### Dataset entries ###

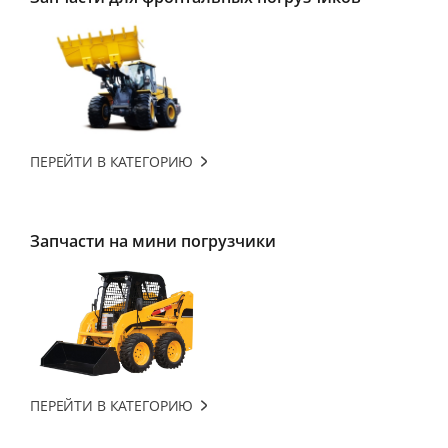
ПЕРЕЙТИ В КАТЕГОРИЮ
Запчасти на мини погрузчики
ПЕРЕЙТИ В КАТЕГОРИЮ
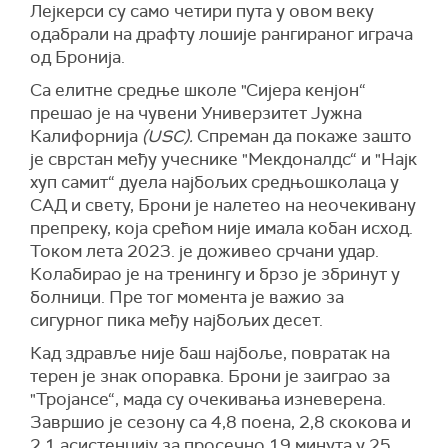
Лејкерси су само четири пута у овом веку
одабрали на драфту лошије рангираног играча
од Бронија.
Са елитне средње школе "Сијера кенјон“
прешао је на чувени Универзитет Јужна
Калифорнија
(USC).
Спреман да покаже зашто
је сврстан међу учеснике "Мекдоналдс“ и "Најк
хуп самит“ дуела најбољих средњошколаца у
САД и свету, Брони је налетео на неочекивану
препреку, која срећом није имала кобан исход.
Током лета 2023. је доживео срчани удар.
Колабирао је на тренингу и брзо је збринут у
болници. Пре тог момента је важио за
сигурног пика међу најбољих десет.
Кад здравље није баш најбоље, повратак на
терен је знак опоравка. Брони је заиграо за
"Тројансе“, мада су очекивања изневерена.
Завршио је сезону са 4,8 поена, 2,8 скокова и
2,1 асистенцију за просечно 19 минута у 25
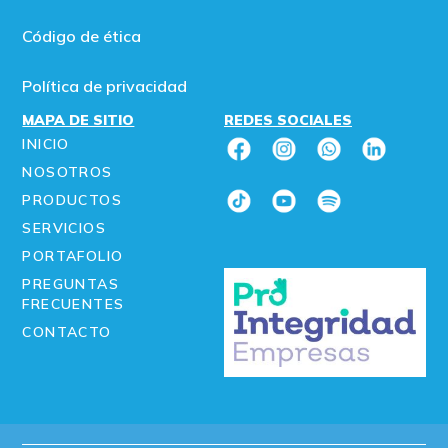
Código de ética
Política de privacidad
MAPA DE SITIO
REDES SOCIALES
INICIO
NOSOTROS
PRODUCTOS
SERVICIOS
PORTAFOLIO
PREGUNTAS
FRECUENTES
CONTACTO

###

● Assignment
Please copy every line of text from the records above, word for word, and leave the pictures out.

● Written solution
ПЕРЕЙТИ В КАТЕГОРИЮ
Запчасти на мини погрузчики
ПЕРЕЙТИ В КАТЕГОРИЮ
Лејкерси су само четири пута у овом веку
одабрали на драфту лошије рангираног играча
од Бронија.
Са елитне средње школе "Сијера кенјон“
прешао је на чувени Универзитет Јужна
Калифорнија
(USC).
Спреман да покаже зашто
је сврстан међу учеснике "Мекдоналдс“ и "Најк
хуп самит“ дуела најбољих средњошколаца у
САД и свету, Брони је налетео на неочекивану
препреку, која срећом није имала кобан исход.
Током лета 2023. је доживео срчани удар.
Колабирао је на тренингу и брзо је збринут у
болници. Пре тог момента је важио за
сигурног пика међу најбољих десет.
Кад здравље није баш најбоље, повратак на
терен је знак опоравка. Брони је заиграо за
"Тројансе“, мада су очекивања изневерена.
Завршио је сезону са 4,8 поена, 2,8 скокова и
2,1 асистенцију за просечно 19 минута у 25
Código de ética
Política de privacidad
MAPA DE SITIO
REDES SOCIALES
INICIO
NOSOTROS
PRODUCTOS
SERVICIOS
PORTAFOLIO
PREGUNTAS
FRECUENTES
CONTACTO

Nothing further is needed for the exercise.